Break out the white shoes and cabana wear and don’t hang them back up until September — it’s Memorial Day again.
Of course, there’s more to Memorial Day than a valid excuse to drink beer on a random Monday (seriously, try cracking open a tallboy on Flag Day and see what your boss says).
A distinctly secular national observance — like New Year’s Day, Independence Day and Oscar Night — Memorial Day is a federal holiday honoring the many men and women who gave their lives in military service.
It also gives the country’s grill-masters a chance to sharpen their chops before the Fourth of July, much in the way Thanksgiving serves as a dry run for Christmas. Because in America, we commemorate every occasion with heaping piles of meat… and you’ll never live it down if it’s the least bit over- or under-cooked.
Memorial Day is not to be confused with Veterans Day, celebrated in November; nor is it to be confused with Personal Day, which comes every other Friday — as opposed to Sick Day, which comes but five days a year, or Vacation Day, which everyone accrues differently according to seniority.
Observed in one form or another on one date or another for almost 150 years, Memorial Day originates with the Civil War.
Decorating soldiers’ graves with flowers rose to prominence in America after the Battle of Gettysburg. Large-scale public grave decorating ceremonies followed subsequent battles, the surrender at Appomattox and Lincoln’s assassination. Hence the original name, “Decoration Day,” even though as far as holidays go, Memorial Day decorations are pretty thin. And no candy either. You’d think they could at least make bald eagle Peeps or something.
In 1868, Grand Army Gen. John A. Logan — whose handlebar moustache, incidentally, would make any millennial soil his skinny jeans with envy — issued a proclamation calling for “Decoration Day” to be observed annually and nationwide, on May 30.
Thus, we celebrated of Decoration Day on May 30 for the next 100 years, until 1967, when federal law officially changed the name to “Memorial Day.” Congress moved its observance to the last Monday in May via the Uniform Monday Holiday Act of 1968. It comforts me to know that in the throes of the Vietnam War, the assassinations of both Robert F. Kennedy and Martin Luther King Jr. and massive civil unrest threatening to tear the country apart, lawmakers busied themselves tackling hot-button issues like three-day weekends.
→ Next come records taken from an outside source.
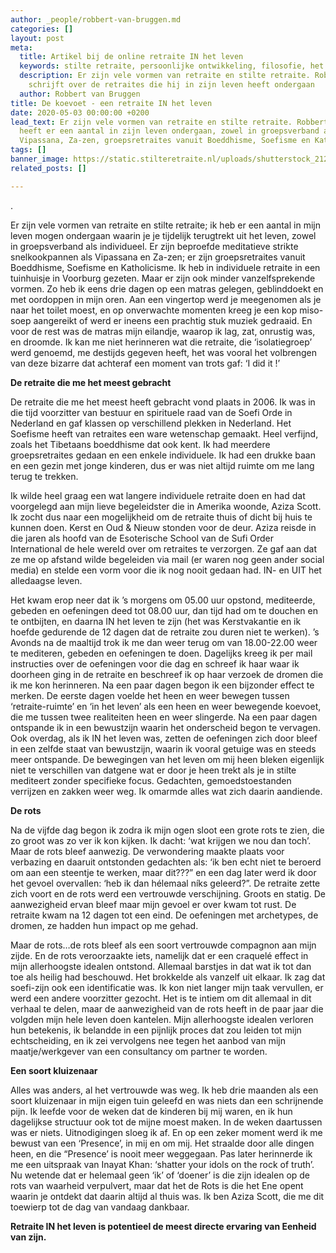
 ```yaml
---
author: _people/robbert-van-bruggen.md
categories: []
layout: post
meta:
  title: Artikel bij de online retraite IN het leven
  keywords: stilte retraite, persoonlijke ontwikkeling, filosofie, het leven
  description: Er zijn vele vormen van retraite en stilte retraite. Robbert van Bruggen
    schrijft over de retraites die hij in zijn leven heeft ondergaan
  author: Robbert van Bruggen
title: De koevoet - een retraite IN het leven
date: 2020-05-03 00:00:00 +0200
lead_text: Er zijn vele vormen van retraite en stilte retraite. Robbert van Bruggen
  heeft er een aantal in zijn leven ondergaan, zowel in groepsverband als individueel.
  Vipassana, Za-zen, groepsretraites vanuit Boeddhisme, Soefisme en Katholicisme.
tags: []
banner_image: https://static.stilteretraite.nl/uploads/shutterstock_212693140.jpg
related_posts: []

---
```

.

Er zijn vele vormen van retraite en stilte retraite; ik heb er een aantal in mijn leven mogen ondergaan waarin je je tijdelijk terugtrekt uit het leven, zowel in groepsverband als individueel. Er zijn beproefde meditatieve strikte snelkookpannen als Vipassana en Za-zen; er zijn groepsretraites vanuit Boeddhisme, Soefisme en Katholicisme. Ik heb in individuele retraite in een tuinhuisje in Voorburg gezeten. Maar er zijn ook minder vanzelfsprekende vormen. Zo heb ik eens drie dagen op een matras gelegen, geblinddoekt en met oordoppen in mijn oren. Aan een vingertop werd je meegenomen als je naar het toilet moest, en op onverwachte momenten kreeg je een kop miso-soep aangereikt of werd er ineens een prachtig stuk muziek gedraaid. En voor de rest was de matras mijn eilandje, waarop ik lag, zat, onrustig was, en droomde. Ik kan me niet herinneren wat die retraite, die ‘isolatiegroep’ werd genoemd, me destijds gegeven heeft, het was vooral het volbrengen van deze bizarre dat achteraf een moment van trots gaf: ‘I did it !’

**De retraite die me het meest gebracht**

De retraite die me het meest heeft gebracht vond plaats in 2006. Ik was in die tijd voorzitter van bestuur en spirituele raad van de Soefi Orde in Nederland en gaf klassen op verschillend plekken in Nederland. Het Soefisme heeft van retraites een ware wetenschap gemaakt. Heel verfijnd, zoals het Tibetaans boeddhisme dat ook kent. Ik had meerdere groepsretraites gedaan en een enkele individuele. Ik had een drukke baan en een gezin met jonge kinderen, dus er was niet altijd ruimte om me lang terug te trekken.

Ik wilde heel graag een wat langere individuele retraite doen en had dat voorgelegd aan mijn lieve begeleidster die in Amerika woonde, Aziza Scott. Ik zocht dus naar een mogelijkheid om de retraite thuis of dicht bij huis te kunnen doen. Kerst en Oud & Nieuw stonden voor de deur. Aziza reisde in die jaren als hoofd van de Esoterische School van de Sufi Order International de hele wereld over om retraites te verzorgen. Ze gaf aan dat ze me op afstand wilde begeleiden via mail (er waren nog geen ander social media) en stelde een vorm voor die ik nog nooit gedaan had. IN- en UIT het alledaagse leven.

Het kwam erop neer dat ik ’s morgens om 05.00 uur opstond, mediteerde, gebeden en oefeningen deed tot 08.00 uur, dan tijd had om te douchen en te ontbijten, en daarna IN het leven te zijn (het was Kerstvakantie en ik hoefde gedurende de 12 dagen dat de retraite zou duren niet te werken). ’s Avonds na de maaltijd trok ik me dan weer terug om van 18.00-22.00 weer te mediteren, gebeden en oefeningen te doen. Dagelijks kreeg ik per mail instructies over de oefeningen voor die dag en schreef ik haar waar ik doorheen ging in de retraite en beschreef ik op haar verzoek de dromen die ik me kon herinneren. Na een paar dagen begon ik een bijzonder effect te merken. De eerste dagen voelde het heen en weer bewegen tussen ‘retraite-ruimte’ en ‘in het leven’ als een heen en weer bewegende koevoet, die me tussen twee realiteiten heen en weer slingerde. Na een paar dagen ontspande ik in een bewustzijn waarin het onderscheid begon te vervagen. Ook overdag, als ik IN het leven was, zetten de oefeningen zich door bleef in een zelfde staat van bewustzijn, waarin ik vooral getuige was en steeds meer ontspande. De bewegingen van het leven om mij heen bleken eigenlijk niet te verschillen van datgene wat er door je heen trekt als je in stilte mediteert zonder specifieke focus. Gedachten, gemoedstoestanden verrijzen en zakken weer weg. Ik omarmde alles wat zich daarin aandiende. 

**De rots**

Na de vijfde dag begon ik zodra ik mijn ogen sloot een grote rots te zien, die zo groot was zo ver ik kon kijken. Ik dacht: ‘wat krijgen we nou dan toch’. Maar de rots bleef aanwezig. De verwondering maakte plaats voor verbazing en daaruit ontstonden gedachten als: ‘ik ben echt niet te beroerd om aan een steentje te werken, maar dit???” en een dag later werd ik door het gevoel overvallen: ‘heb ik dan hélemaal níks geleerd?”. De retraite zette zich voort en de rots werd een vertrouwde verschijning. Groots en statig. De aanwezigheid ervan bleef maar mijn gevoel er over kwam tot rust. De retraite kwam na 12 dagen tot een eind. De oefeningen met archetypes, de dromen, ze hadden hun impact op me gehad.

Maar de rots…de rots bleef als een soort vertrouwde compagnon aan mijn zijde. En de rots veroorzaakte iets, namelijk dat er een craquelé effect in mijn allerhoogste idealen ontstond. Allemaal barstjes in dat wat ik tot dan toe als heilig had beschouwd. Het brokkelde als vanzelf uit elkaar. Ik zag dat soefi-zijn ook een identificatie was. Ik kon niet langer mijn taak vervullen, er werd een andere voorzitter gezocht. Het is te intiem om dit allemaal in dit verhaal te delen, maar de aanwezigheid van de rots heeft in de paar jaar die volgden mijn hele leven doen kantelen. Mijn allerhoogste idealen verloren hun betekenis, ik belandde in een pijnlijk proces dat zou leiden tot mijn echtscheiding, en ik zei vervolgens nee tegen het aanbod van mijn maatje/werkgever van een consultancy om partner te worden.

**Een soort kluizenaar**

Alles was anders, al het vertrouwde was weg. Ik heb drie maanden als een soort kluizenaar in mijn eigen tuin geleefd en was niets dan een schrijnende pijn. Ik leefde voor de weken dat de kinderen bij mij waren, en ik hun dagelijkse structuur ook tot de mijne moest maken. In de weken daartussen was er niets. Uitnodigingen sloeg ik af. En op een zeker moment werd ik me bewust van een ‘Presence’, in mij en om mij. Het straalde door alle dingen heen, en die “Presence’ is nooit meer weggegaan. Pas later herinnerde ik me een uitspraak van Inayat Khan: ‘shatter your idols on the rock of truth’. Nu wetende dat er helemaal geen ‘ik’ of ‘doener’ is die zijn idealen op de rots van waarheid verpulvert, maar dat het de Rots is die het Ene opent waarin je ontdekt dat daarin altijd al thuis was. Ik ben Aziza Scott, die me dit toewierp tot de dag van vandaag dankbaar.

**Retraite IN het leven is potentieel de meest directe ervaring van Eenheid van zijn.**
Speaking of which, right around that time President Lyndon Johnson also signed into law an official decree naming Waterloo, New York, the official birthplace of Memorial Day.
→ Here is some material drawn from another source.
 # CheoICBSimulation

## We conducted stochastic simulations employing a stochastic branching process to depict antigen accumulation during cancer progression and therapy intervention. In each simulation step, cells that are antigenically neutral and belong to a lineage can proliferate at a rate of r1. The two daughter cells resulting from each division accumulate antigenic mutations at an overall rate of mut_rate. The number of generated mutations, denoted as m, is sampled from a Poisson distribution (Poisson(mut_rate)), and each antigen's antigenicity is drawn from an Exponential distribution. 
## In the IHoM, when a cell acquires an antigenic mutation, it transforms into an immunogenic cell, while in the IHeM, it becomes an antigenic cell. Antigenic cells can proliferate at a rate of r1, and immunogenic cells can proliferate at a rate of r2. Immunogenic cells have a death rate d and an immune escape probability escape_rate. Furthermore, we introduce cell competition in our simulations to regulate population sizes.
Full-disclosure: driving back to college from some concert or other, I was once pulled over in Waterloo, New York for doing 25 in a 20—and subsequently searched, very thoroughly—on Memorial Day 1997! The search yielded nothing except a fake ID, which I’d completely forgotten I still had, because I’d turned 21 four months earlier. Before letting me go (with a speeding ticket only), the officer cut up the “fraudulent state-issued document, a potential felony offense,” before lighting it on fire right there on the side of the road. Every year since then, for me, Memorial Day has become a day for remembering to clean out my wallet.
Now, in brave defiance of LBJ’s executive order, Boalsburg, Pennsylvania also claims the title birthplace of Memorial Day. Personal history with Waterloo aside, I say let Boalsburg have it. There’s really not much else going on there, although nearby Tussey Mountain Resort boasts a skate park, batting cages, a par-3 golf course, Go-Karts, a Zip-Line and, according to its website, Wing Fest, every Thursday from June 22 through August 10.
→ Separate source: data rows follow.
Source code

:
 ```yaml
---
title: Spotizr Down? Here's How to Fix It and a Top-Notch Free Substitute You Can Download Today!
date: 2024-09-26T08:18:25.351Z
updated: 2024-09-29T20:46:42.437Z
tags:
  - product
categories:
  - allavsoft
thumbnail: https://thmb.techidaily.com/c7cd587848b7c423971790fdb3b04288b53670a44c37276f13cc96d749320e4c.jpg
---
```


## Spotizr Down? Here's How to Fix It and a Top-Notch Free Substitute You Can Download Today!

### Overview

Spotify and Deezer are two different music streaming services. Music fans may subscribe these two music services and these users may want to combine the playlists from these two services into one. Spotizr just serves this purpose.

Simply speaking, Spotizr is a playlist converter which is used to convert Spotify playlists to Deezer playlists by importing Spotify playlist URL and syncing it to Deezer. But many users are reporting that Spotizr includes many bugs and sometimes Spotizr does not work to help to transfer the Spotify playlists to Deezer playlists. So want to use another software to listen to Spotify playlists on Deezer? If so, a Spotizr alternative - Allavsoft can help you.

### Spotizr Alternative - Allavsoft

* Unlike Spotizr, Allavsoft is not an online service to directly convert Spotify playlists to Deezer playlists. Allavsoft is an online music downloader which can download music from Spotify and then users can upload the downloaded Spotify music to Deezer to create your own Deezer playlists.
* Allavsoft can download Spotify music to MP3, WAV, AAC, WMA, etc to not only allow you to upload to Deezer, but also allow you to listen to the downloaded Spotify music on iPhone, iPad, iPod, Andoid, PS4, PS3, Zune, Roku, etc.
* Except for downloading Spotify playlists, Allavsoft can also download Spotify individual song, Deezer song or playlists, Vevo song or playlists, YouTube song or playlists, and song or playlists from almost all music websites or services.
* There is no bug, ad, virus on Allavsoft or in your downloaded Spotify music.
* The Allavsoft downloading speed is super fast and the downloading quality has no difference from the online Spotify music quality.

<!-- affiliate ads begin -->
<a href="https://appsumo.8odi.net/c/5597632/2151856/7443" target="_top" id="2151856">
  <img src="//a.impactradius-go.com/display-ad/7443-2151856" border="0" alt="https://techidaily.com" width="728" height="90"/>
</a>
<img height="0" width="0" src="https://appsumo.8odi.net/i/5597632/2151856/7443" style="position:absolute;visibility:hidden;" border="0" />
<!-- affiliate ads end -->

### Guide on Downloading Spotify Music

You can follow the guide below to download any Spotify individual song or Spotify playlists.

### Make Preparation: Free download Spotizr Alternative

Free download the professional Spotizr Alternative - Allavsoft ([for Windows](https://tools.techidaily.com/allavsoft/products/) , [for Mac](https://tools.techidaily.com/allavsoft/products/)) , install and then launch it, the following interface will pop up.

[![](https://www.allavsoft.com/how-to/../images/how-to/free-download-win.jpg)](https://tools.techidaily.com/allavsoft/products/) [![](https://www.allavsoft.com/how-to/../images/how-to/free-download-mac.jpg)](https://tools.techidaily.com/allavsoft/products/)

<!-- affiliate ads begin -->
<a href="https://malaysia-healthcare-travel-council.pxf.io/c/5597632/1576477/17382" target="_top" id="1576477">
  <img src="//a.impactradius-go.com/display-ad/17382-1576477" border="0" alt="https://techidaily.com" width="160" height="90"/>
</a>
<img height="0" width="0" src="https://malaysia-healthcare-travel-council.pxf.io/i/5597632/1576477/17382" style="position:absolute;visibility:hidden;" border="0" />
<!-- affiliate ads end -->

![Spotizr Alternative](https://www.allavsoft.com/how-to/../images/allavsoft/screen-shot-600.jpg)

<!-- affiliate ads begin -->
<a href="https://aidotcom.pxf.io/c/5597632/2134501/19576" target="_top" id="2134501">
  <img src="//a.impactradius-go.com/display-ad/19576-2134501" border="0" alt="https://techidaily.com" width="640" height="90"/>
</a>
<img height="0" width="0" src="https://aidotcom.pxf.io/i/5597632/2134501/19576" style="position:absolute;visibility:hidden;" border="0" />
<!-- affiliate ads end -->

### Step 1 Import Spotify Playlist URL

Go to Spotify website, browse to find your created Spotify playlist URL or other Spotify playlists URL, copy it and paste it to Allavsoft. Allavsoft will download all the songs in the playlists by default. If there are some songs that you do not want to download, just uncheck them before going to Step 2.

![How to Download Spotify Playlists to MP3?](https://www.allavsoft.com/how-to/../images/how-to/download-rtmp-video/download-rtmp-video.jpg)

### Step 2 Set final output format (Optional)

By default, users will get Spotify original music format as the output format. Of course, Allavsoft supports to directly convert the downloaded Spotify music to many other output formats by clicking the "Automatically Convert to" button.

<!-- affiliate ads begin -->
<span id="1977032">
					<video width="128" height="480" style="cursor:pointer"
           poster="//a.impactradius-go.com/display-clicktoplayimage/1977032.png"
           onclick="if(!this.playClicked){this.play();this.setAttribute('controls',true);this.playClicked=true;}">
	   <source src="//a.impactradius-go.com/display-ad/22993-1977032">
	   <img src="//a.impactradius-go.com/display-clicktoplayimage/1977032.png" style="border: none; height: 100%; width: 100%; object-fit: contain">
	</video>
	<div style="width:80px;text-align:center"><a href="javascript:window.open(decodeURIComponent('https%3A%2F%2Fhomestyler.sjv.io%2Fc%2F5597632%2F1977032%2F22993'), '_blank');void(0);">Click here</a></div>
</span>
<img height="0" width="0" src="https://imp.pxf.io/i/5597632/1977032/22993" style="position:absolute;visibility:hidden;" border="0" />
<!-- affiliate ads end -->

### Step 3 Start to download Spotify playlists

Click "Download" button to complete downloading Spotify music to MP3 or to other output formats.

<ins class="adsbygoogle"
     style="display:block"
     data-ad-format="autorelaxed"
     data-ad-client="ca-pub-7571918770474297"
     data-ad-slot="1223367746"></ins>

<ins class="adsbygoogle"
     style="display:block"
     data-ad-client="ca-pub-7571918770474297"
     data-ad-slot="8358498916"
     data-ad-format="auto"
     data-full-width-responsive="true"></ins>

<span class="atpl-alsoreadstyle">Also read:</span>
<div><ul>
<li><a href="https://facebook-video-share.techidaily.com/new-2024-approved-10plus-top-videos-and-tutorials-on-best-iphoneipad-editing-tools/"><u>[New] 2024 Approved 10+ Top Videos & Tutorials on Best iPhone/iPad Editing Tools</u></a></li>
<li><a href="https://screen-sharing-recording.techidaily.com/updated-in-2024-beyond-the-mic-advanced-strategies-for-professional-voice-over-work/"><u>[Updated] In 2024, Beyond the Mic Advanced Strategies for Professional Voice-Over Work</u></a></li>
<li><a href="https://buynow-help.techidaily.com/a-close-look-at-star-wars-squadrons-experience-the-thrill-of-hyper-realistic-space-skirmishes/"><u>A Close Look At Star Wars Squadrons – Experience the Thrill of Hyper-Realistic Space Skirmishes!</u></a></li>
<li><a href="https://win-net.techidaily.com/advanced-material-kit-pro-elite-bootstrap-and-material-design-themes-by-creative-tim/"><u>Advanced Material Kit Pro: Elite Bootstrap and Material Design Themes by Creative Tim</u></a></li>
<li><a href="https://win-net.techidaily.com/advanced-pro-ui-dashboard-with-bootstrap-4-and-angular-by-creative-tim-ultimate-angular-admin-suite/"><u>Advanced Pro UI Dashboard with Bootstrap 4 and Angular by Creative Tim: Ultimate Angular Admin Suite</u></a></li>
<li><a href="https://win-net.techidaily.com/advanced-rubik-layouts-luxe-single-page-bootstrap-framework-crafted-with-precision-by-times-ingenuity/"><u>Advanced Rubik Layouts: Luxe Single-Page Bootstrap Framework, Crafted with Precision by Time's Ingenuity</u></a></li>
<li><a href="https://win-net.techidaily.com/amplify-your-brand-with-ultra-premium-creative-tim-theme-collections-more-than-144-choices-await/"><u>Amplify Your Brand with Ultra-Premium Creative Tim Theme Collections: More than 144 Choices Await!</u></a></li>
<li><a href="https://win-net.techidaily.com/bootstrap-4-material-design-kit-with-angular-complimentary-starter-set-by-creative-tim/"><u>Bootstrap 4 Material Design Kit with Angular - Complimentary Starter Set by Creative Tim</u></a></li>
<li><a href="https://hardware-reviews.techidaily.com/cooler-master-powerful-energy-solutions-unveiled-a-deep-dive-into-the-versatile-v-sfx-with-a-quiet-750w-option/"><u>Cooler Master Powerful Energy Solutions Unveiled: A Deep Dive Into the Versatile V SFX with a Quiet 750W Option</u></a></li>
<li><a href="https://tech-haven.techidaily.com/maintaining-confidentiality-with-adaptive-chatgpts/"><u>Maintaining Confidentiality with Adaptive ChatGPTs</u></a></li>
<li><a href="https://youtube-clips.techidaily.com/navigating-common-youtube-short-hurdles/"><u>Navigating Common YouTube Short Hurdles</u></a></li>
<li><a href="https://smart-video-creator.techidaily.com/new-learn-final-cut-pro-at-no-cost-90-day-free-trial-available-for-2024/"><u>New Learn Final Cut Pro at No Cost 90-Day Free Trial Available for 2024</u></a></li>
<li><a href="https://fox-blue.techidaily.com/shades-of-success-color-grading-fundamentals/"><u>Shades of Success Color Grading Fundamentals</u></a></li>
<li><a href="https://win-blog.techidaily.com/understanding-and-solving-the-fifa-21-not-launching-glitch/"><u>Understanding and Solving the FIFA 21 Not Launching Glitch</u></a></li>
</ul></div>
You know, on second thought, Juneau doesn’t have half that stuff. Why doesn’t Boalsburg give us “Birthplace of Memorial Day”? Or at least a Wing Fest. I mean, what am I supposed to do with all this blue cheese dressing?
Lastly, modern Memorial Day marks the unofficial start of summer. In Alaska, of course, this means beginning to prepare for winter. Seriously. Look at all that termination dust up in the mountains.
• Geoff Kirsch is an award-winning Juneau-based writer and humorist. “Slack Tide” appears twice monthly in Neighbors.